> **INSTRUCTIONS FOR THE TASK**
Carry on the passage about measuring variability in the contexts of nouns and verbs, picking up right after its final sentence.

> **QUOTED PASSAGE**
....

The variability associated with an aggregate vector (such as a vector that represents a word in a subset of the corpus as described above) can be conceptualized as the variability of its vectors constituting it. We can therefore measure such variability by examining the similarity of each constituent vector to the centroid, in a similar fashion to how variance of individual data points is measured with relation to the mean. Importantly, since the correlation measure is higher for context vectors that are closer to the centroid (with a maximal value of 1 for vectors that are identical to the centroid), higher numbers indicate less variability. To aid with interpretation, below this correlation will be referred to as a measure of uniformity. Finally, its distribution is asymmetric, with maximal uniformity at one end and maximum variability at the other. As a result, there is no need to use the absolute value of the differences or to square them in order to get an accurate estimate of uniformity for comparisons.

Results

Nouns and verbs

The first analysis was based on the variability in context and change in word use over time between high-frequency nouns and verbs. For each word, the vectors representing the contexts in which the word appeared were examined in groups of texts spanning 25-year-long periods, based on the birth date of the authors. Two hypotheses were tested: first that verbs are used in more varied textual contexts than nouns, and second that the contexts in which verbs appear change more rapidly over time than do the contexts in which nouns appear. To demonstrate this, changes in the mean textual contexts were compared over two time scales—25 and 50 years. Importantly, if we were to observe higher variability over periods of 50 years than over periods of 25 years, we could demonstrate that change in use accumulates over time. Since the number of authors whose works are out of copyright (and therefore can be provided by Project Gutenberg) drops sharply at the beginning of the 20th century, the starting periods in this analysis were limited to authors born from 1800 to 1825 and from 1825 to 1850. The means and standard deviations of the correlations between context vectors across time can be found in Fig. 2.

....

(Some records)
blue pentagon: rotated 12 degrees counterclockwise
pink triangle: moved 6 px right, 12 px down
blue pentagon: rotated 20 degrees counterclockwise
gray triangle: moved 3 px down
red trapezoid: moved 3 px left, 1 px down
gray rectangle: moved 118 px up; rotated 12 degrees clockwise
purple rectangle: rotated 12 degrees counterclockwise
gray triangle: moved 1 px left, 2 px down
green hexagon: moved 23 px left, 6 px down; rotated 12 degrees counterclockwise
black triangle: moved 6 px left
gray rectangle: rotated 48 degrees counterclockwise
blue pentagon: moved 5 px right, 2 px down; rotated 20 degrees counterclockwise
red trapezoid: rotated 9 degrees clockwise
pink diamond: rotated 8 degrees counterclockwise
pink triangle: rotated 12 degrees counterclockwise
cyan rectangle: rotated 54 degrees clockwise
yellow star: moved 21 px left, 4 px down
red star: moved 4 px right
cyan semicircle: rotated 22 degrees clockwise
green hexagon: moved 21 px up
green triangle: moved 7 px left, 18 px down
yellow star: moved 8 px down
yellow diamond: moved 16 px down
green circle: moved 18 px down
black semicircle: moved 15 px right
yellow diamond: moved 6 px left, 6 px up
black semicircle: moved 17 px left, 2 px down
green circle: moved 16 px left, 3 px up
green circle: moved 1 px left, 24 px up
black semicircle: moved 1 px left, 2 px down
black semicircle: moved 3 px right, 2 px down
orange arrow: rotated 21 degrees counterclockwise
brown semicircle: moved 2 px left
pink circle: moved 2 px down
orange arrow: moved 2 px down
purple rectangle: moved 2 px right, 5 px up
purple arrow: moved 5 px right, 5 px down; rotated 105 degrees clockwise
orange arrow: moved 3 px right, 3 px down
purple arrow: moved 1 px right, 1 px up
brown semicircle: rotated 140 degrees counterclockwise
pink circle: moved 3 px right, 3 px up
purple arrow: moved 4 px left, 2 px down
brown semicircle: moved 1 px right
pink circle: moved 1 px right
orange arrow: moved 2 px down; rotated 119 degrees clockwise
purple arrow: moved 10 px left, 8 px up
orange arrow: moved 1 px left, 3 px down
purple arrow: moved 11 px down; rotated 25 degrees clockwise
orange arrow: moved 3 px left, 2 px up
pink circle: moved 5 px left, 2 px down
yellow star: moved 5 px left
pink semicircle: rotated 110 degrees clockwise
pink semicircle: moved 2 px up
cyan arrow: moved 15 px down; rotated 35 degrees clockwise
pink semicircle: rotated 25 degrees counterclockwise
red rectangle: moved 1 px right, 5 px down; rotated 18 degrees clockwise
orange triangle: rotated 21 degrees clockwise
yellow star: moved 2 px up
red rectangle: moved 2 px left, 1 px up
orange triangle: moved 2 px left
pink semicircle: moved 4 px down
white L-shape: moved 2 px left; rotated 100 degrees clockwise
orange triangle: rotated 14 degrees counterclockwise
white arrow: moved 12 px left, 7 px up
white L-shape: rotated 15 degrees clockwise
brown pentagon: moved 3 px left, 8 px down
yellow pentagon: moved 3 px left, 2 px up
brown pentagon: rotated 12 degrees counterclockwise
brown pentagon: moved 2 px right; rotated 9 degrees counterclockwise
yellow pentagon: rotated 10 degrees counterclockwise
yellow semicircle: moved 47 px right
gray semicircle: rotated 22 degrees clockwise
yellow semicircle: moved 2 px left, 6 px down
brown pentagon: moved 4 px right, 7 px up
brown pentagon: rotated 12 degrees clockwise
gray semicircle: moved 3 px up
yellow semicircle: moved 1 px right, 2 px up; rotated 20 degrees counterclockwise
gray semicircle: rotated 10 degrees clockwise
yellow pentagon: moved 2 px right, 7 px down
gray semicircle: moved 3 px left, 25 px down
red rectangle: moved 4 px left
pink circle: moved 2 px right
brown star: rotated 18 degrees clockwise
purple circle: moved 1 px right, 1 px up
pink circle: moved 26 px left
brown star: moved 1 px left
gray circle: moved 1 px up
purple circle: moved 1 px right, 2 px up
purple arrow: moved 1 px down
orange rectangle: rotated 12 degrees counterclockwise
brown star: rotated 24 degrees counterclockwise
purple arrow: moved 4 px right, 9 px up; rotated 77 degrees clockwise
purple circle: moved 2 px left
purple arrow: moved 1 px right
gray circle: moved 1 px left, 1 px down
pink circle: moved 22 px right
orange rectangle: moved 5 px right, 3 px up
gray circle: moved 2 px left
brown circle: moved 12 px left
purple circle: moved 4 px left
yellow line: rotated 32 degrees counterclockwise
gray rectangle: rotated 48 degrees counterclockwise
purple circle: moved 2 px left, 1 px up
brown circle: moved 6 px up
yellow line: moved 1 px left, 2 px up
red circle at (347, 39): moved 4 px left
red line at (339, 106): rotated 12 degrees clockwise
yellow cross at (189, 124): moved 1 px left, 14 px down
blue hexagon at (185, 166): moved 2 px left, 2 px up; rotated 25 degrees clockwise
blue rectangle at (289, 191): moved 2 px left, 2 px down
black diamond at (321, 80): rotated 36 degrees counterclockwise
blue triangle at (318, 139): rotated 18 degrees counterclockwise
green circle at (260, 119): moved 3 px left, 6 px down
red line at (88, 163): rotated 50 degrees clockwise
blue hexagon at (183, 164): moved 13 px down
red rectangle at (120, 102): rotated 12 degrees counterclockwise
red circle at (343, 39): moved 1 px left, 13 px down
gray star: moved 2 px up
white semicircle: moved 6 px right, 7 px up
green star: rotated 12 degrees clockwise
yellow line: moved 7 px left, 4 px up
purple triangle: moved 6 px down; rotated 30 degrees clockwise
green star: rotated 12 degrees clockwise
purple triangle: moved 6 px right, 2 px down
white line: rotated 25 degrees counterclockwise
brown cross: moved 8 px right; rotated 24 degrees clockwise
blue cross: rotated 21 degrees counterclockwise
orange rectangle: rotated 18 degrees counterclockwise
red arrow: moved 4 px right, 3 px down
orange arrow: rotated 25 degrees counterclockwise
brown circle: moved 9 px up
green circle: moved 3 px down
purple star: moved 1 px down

....

> **FINAL RESULT**
Fig. 2
figure 2

Measures of semantic change in nouns and verbs over time. Higher values indicate more similarity in meaning over time. Error bars represent standard errors of the means

Variability within a time period was measured by averaging the correlation of the contexts of each term to the centroid representing it for the particular time period. That is, first the average vector of all of the contexts was calculated for a particular word (e.g., man), and then the correlation of each context to this centroid. The resulting measure informed as to the uniformity of contexts—if all contexts were identical, the average of these correlations would be 1. The more variability there was in the contexts, the lower the average correlation of the individual vectors to the centroid would be. This measure of uniformity was then averaged across all the 25-year time periods, to calculate the overall uniformity of the context for each word. The overall uniformity of use of nouns and verbs could then be compared using a one-way ANOVA. As predicted, nouns (M = .433, SD = .037) were more uniform than verbs (M = .399, SD = .033), F(1, 258) = 55.32, MSE = 0.0013, p < .001, ηp2 = .18.

A two-way ANOVA was used to analyze change over time. In this analysis, the basic dependent measure was the correlation of the centroids between periods. That is, the centroid of each word from one time period (e.g., 1800–1825) was correlated to its centroid in a second time period (e.g., 1825–1850 for a 25-year span, or 1850–1875 for a 50-year span). Grammatical category (noun vs. verb) and length of time elapsed (25 vs. 50 years) were the IVs, and the similarity of meaning was the DV (measured as the correlation between the centroids of a word for two time periods that began either 25 or 50 years apart). Where grammatical category was a between-subjects variable (since different words counted as subjects in this study), the elapsed length of time was a within-subjects variable.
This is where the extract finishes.